Yes. What an employee costs in modern America is a far, far greater number that what an employer might pay that employee.
If you hire an employee these days, the costs, beyond salary, are enormous. In some states these extra costs can make the overall costs nearly double the wage or salary that the employee is paid (before tax). Why?
You can begin with social security taxes, medicare taxes and workmen's compensation. If the company offers a health care insurance plan, you can add that in. Under ObamaCare, you must add something in for health care insurance.
What about complying with various federal rules? OSHA? Disability Laws?
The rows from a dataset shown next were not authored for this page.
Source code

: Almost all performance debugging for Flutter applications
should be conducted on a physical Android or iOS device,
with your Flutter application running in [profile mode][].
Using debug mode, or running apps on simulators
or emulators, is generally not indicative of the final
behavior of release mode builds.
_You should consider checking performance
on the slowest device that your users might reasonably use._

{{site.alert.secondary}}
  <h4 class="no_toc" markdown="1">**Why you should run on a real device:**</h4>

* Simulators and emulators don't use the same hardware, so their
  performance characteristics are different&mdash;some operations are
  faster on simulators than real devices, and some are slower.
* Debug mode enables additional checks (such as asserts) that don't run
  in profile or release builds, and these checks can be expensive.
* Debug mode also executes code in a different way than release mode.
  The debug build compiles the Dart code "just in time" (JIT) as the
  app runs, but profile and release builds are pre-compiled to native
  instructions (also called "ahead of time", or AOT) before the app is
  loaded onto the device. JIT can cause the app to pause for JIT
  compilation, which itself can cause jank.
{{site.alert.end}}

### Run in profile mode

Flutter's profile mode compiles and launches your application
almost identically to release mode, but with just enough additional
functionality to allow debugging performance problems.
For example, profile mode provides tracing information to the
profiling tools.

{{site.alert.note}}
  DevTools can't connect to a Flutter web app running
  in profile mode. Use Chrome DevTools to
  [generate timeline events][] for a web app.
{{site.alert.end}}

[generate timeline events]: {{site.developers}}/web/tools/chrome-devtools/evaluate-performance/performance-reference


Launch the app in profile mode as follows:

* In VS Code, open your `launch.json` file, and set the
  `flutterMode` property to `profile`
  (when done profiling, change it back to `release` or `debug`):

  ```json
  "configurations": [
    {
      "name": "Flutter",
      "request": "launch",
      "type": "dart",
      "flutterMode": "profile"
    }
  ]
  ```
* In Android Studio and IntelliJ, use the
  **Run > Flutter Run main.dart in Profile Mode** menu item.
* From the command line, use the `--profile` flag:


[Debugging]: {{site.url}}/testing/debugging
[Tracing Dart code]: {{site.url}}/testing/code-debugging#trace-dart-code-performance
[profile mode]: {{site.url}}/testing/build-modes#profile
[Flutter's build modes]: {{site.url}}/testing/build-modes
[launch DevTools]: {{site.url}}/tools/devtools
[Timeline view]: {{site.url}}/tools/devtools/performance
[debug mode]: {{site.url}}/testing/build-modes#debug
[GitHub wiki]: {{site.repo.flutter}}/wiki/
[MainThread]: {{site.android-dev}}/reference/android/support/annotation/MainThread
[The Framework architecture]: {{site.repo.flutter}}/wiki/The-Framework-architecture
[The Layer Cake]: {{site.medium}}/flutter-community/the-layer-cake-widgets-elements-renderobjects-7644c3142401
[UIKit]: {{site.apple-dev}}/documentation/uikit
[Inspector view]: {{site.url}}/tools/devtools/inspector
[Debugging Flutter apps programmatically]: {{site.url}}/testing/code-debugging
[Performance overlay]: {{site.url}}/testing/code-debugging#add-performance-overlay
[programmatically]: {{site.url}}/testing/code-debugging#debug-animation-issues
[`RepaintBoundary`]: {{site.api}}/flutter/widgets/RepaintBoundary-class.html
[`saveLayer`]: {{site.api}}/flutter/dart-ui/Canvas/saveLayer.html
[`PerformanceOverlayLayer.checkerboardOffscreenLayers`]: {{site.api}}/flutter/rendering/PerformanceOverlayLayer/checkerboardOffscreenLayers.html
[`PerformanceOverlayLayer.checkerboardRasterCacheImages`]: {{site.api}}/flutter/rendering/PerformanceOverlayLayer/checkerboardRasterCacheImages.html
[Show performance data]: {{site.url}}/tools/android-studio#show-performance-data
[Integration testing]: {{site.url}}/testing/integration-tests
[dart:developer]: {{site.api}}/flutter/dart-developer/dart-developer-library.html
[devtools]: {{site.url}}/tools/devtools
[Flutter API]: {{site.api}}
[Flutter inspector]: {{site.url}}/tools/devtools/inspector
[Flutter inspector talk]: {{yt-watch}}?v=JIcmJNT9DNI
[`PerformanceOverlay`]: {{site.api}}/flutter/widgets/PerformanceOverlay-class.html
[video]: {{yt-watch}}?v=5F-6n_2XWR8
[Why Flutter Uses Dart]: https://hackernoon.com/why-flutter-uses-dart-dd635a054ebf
What about potential lawsuits for "protected" employees? If you hire females, minorities or anyone over the age of 50, you must reserve or insure against lawsuits (regardless of whether you are likely to win or lose such lawsuits). Just defending yourself is expensive. Often the litigation involves activities that take place between employees away from work and during non-work hours. That is how absurd the "protections" are for employees. But, the point is, they are costly to the employer.
Imagine that the employee who can help you increase your revenues by $ 60,000 per year requires a salary of $ 45,000 per year. Whether you hire that employee will depend upon all of these other costs that whittle away the $ 15,000 margin of profit. If your business is located in California or New York, the "extra costs" typically exceed $ 25,000 per employee. At $ 25,000 in extra costs, the total costs to an employer become $ 70,000.
Would you pay $ 70,000 to add an employee that could increase your revenues by $ 60,000?
It's worth noting that the "extra costs" are relatively less for highly paid and highly skilled employees, which explains what so many high income Americans don't care if low income employees are priced out of the market by these extra costs. Greenwich, Connecticut votes left. For good reason, Practically no one who resides in Greenwich is priced out of the labor market by these "extra costs."
The losers in this story are the lower skilled employees, the minorities, the single moms and older workers. These policies that encourage lawsuits and saddle employers with health care costs, retirement costs, unemployment costs and the like dramatically reduce the employment prospects of "protected" employees.
No wonder employment is growing at the slowest rate in American history during a period of economic recovery. Don't expect things to get much better. This is a micro problem, not a macro problem.